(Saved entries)
-*-*-
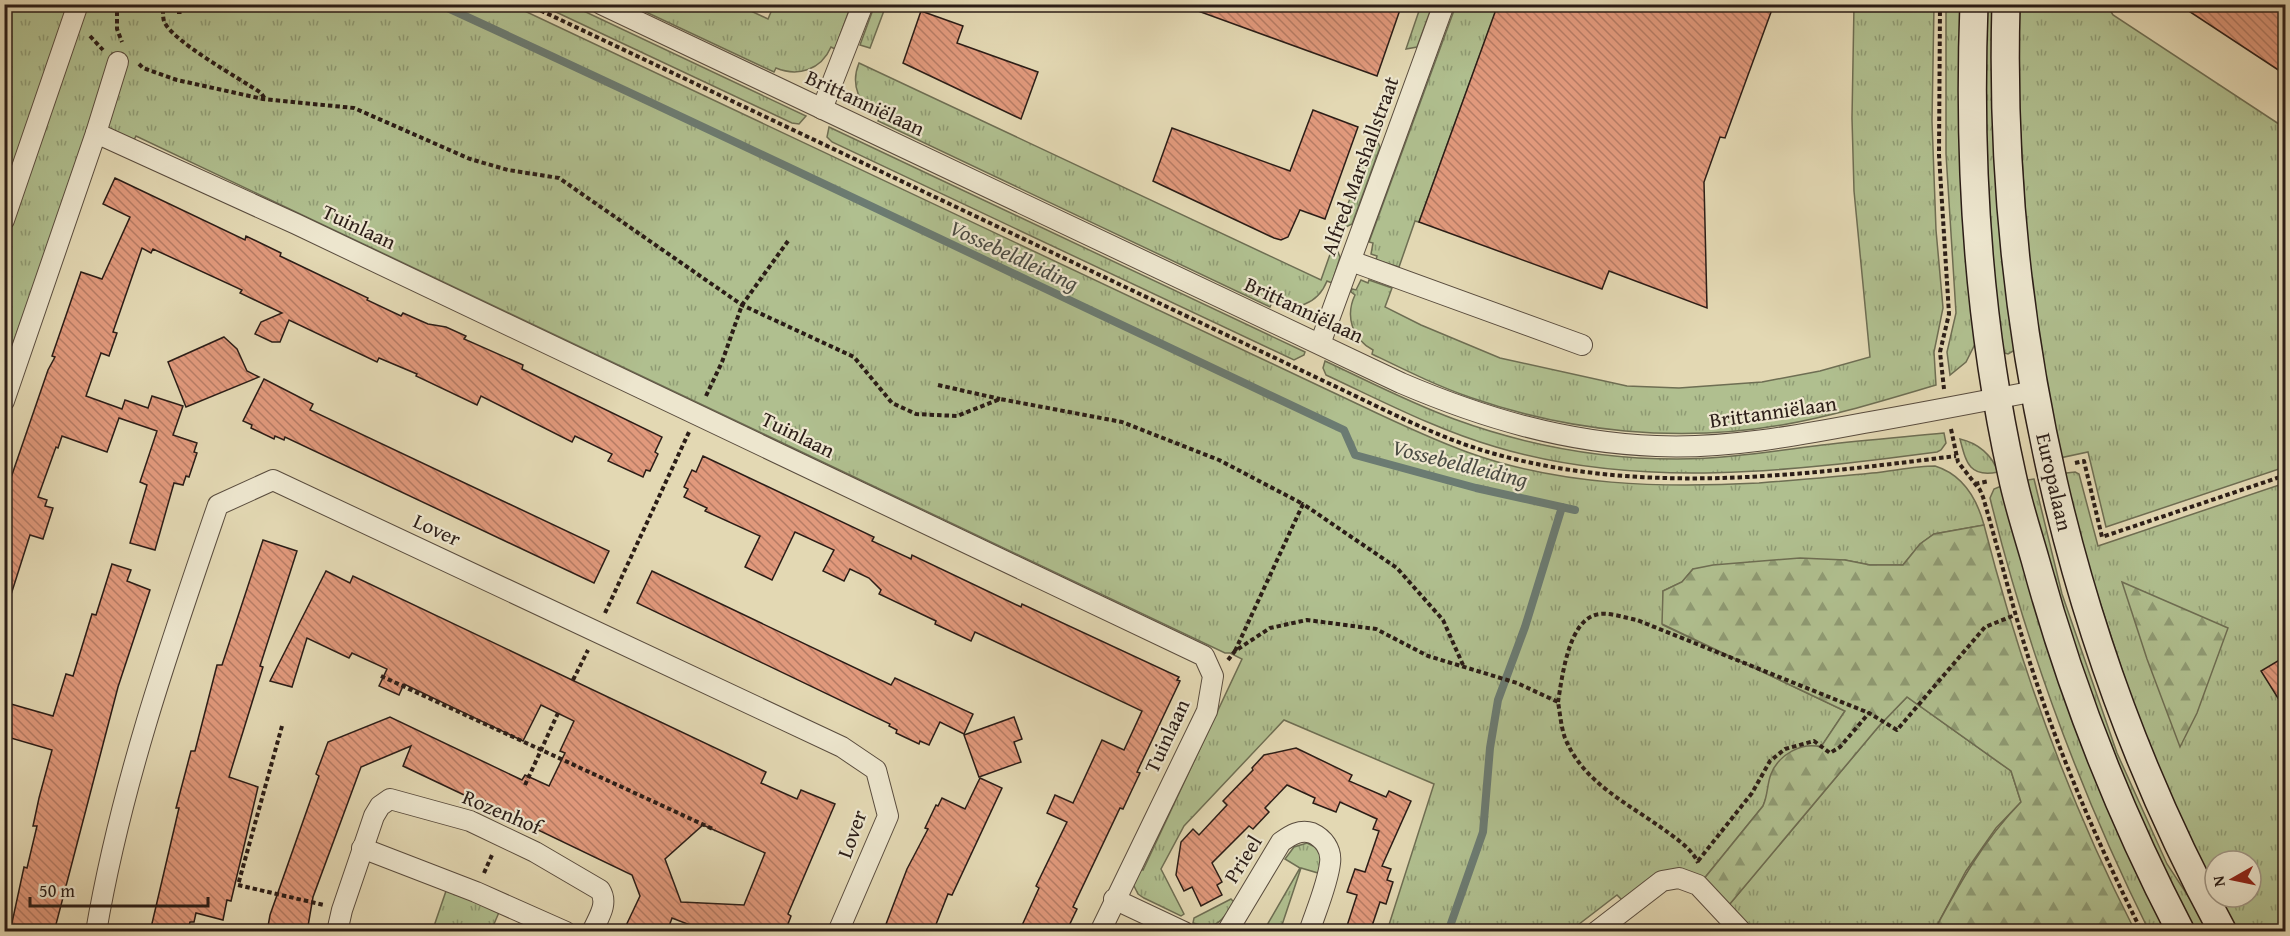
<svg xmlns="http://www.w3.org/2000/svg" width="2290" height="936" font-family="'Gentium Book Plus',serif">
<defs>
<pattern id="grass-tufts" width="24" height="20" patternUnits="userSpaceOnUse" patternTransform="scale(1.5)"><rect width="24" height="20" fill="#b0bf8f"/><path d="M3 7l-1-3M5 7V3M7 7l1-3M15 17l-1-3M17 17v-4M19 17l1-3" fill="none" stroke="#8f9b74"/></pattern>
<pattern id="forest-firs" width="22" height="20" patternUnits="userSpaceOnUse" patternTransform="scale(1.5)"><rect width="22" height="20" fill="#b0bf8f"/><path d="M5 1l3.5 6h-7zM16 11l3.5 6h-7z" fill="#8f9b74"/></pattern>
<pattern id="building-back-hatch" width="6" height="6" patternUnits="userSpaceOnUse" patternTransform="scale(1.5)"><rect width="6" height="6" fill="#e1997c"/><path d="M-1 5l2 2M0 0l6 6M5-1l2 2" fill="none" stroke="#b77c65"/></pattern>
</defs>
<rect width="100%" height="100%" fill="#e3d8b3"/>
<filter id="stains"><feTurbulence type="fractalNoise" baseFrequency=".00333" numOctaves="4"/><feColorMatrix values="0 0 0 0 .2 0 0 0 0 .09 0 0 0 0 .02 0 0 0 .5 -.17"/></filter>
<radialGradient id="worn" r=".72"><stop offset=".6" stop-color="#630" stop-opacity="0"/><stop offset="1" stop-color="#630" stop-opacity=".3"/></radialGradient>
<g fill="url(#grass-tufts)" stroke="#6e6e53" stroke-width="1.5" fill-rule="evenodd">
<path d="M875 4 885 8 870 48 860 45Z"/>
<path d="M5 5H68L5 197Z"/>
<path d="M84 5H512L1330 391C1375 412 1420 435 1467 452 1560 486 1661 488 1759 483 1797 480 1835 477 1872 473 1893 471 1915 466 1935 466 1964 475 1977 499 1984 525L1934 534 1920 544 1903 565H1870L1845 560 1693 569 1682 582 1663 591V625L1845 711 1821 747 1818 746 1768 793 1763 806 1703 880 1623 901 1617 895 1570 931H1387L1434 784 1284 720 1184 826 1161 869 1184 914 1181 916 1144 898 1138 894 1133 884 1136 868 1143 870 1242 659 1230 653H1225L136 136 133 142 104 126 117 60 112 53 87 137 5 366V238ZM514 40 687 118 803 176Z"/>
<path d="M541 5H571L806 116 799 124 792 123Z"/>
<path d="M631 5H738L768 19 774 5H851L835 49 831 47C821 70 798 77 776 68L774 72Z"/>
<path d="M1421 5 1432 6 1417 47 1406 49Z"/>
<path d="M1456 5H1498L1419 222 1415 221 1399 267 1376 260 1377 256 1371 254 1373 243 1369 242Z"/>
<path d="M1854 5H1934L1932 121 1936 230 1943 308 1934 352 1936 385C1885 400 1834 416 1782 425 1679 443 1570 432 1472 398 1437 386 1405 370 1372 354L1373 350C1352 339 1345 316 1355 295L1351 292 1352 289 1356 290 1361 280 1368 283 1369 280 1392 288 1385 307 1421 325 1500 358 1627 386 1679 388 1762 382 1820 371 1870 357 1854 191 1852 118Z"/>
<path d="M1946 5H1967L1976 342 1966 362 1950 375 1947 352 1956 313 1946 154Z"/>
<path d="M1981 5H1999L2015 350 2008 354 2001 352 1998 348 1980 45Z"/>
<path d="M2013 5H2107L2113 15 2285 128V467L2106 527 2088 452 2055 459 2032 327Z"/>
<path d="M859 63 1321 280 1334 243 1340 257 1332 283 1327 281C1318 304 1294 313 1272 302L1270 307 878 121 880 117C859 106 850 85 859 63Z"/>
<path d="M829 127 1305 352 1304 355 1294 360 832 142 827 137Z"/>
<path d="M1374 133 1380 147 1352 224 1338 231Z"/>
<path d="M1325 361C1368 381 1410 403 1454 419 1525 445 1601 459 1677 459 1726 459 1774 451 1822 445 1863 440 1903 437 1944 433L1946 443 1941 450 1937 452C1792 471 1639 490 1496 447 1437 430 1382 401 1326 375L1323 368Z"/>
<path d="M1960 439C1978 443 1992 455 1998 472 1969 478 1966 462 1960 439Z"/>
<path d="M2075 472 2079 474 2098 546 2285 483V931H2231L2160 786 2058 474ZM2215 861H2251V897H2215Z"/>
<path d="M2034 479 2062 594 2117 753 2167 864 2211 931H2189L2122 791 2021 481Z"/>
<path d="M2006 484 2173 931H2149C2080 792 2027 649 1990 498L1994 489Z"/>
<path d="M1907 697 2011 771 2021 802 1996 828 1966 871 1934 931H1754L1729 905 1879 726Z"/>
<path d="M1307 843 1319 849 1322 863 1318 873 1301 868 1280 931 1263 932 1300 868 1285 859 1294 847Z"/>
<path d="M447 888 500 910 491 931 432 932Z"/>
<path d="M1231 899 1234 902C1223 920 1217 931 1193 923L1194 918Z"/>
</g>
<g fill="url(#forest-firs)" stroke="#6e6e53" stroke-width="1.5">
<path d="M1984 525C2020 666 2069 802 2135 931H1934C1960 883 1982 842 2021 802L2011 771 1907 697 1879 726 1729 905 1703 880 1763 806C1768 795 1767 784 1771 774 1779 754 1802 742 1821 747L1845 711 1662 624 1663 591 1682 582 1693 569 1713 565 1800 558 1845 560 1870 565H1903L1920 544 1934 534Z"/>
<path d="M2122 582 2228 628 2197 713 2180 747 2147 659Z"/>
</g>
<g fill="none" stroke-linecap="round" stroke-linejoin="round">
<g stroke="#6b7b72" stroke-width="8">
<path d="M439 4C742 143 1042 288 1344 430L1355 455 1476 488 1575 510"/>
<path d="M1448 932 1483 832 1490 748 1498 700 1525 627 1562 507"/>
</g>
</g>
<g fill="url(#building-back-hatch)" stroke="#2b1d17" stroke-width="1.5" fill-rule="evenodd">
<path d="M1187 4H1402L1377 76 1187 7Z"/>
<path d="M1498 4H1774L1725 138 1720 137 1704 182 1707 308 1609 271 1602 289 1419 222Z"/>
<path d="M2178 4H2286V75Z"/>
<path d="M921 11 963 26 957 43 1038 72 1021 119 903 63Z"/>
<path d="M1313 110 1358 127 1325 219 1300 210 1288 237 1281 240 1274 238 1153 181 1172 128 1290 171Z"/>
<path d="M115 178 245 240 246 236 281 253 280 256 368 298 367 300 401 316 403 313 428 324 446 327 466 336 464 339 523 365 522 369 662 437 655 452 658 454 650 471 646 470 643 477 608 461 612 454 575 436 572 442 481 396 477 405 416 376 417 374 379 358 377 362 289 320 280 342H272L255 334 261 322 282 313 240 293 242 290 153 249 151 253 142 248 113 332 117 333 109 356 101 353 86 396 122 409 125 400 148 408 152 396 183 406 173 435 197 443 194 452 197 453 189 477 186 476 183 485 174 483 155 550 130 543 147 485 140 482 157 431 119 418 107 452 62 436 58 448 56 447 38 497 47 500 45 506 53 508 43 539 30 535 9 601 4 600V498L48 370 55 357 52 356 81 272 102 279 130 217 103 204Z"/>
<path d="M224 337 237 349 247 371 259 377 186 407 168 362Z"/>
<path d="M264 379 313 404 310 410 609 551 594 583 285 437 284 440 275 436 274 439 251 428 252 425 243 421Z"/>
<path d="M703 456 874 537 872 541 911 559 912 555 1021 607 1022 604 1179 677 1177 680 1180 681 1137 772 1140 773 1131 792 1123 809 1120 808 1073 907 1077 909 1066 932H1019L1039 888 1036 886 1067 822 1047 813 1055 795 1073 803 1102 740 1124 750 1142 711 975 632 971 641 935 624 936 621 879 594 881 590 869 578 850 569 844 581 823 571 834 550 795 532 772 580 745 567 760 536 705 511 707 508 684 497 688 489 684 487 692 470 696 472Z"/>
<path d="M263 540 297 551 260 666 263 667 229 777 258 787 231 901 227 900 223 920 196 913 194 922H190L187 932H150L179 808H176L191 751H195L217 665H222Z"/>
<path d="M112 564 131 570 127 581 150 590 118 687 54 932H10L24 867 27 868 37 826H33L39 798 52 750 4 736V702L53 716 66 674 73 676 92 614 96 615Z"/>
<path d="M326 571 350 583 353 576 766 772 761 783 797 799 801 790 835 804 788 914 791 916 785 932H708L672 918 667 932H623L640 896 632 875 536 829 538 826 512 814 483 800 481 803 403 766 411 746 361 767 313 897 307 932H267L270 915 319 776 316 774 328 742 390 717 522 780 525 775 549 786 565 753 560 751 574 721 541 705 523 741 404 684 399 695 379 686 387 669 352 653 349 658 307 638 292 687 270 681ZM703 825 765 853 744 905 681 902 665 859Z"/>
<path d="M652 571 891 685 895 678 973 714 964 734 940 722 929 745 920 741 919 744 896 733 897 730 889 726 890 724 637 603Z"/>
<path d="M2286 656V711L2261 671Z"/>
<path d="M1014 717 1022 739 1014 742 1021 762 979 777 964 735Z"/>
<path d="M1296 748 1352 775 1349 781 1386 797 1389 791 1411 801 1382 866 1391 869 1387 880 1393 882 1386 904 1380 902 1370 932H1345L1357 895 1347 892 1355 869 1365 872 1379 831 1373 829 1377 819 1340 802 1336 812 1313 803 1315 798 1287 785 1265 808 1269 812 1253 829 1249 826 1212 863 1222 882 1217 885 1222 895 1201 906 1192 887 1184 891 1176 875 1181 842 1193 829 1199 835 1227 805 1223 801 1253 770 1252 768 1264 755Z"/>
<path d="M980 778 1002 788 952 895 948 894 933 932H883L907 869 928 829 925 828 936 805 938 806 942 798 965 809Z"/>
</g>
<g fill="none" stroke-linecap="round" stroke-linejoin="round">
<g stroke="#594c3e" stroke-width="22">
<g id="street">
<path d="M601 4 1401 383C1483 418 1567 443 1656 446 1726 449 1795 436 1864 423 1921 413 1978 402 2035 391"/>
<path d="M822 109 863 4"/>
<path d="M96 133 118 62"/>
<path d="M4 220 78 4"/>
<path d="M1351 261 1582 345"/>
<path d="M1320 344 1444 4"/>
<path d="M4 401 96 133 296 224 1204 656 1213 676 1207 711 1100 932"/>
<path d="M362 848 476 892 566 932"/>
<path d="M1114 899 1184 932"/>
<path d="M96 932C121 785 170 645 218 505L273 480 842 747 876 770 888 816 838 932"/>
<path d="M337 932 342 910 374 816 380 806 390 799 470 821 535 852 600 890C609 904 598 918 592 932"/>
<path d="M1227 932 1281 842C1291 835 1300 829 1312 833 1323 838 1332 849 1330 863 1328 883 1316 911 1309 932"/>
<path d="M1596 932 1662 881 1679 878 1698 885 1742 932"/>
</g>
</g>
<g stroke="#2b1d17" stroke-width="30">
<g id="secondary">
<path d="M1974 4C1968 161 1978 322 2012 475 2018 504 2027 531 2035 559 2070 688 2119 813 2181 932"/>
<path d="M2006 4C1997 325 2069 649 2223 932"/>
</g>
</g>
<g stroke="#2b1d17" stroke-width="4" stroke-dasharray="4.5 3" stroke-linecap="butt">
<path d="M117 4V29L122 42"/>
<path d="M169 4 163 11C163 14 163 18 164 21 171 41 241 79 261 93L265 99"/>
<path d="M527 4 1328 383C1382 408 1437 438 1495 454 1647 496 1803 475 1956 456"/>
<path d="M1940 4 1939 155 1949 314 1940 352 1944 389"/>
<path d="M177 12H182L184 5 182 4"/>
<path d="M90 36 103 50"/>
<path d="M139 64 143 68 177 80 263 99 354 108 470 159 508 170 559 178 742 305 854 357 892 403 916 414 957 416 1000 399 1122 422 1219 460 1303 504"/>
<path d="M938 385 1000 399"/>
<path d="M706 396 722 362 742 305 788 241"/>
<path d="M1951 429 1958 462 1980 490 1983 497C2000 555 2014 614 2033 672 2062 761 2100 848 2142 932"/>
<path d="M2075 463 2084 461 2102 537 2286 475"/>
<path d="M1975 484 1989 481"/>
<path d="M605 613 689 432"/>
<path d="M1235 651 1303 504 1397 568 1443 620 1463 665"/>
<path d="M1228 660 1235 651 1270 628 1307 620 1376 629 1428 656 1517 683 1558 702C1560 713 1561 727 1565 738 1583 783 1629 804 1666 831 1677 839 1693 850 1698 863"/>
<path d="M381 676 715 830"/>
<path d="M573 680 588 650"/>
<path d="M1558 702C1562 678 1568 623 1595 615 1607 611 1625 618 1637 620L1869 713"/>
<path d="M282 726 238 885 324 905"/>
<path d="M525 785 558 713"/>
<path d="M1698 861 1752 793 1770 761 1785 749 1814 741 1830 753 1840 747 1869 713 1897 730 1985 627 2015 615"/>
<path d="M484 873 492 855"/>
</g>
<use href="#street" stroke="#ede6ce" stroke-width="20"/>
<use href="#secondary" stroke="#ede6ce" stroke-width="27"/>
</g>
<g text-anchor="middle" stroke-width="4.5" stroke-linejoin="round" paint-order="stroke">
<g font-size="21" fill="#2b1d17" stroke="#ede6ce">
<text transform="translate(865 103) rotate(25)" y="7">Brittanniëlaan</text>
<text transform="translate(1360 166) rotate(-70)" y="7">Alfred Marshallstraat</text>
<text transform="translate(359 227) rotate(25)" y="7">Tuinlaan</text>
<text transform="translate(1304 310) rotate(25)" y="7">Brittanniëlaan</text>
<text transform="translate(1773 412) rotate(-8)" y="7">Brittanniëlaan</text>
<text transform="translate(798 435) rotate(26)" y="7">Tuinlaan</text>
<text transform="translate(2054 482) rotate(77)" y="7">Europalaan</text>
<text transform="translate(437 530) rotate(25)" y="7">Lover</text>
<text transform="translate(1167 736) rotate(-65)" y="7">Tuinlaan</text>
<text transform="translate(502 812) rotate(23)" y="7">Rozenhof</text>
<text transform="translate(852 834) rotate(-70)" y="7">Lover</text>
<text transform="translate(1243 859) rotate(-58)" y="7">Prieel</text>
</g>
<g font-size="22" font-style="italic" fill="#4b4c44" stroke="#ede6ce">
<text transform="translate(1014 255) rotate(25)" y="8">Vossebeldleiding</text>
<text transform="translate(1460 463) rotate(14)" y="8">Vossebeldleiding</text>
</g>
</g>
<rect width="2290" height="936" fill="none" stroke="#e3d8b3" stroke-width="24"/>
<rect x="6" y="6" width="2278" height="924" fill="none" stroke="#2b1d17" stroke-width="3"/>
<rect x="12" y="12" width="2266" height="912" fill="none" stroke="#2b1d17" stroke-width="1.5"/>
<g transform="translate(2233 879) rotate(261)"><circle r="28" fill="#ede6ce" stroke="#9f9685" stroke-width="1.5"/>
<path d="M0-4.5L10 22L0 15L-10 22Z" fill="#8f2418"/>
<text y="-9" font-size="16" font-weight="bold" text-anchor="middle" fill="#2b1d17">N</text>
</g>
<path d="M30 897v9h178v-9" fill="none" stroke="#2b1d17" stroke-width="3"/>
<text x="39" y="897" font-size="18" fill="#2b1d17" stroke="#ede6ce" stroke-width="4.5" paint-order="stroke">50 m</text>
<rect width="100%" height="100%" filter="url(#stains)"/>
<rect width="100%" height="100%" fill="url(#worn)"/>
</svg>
-*-*-
Task objective: Every line above in which the word "worn" is present must be copied into the answer.

Solution to this task:
<radialGradient id="worn" r=".72"><stop offset=".6" stop-color="#630" stop-opacity="0"/><stop offset="1" stop-color="#630" stop-opacity=".3"/></radialGradient>
<rect width="100%" height="100%" fill="url(#worn)"/>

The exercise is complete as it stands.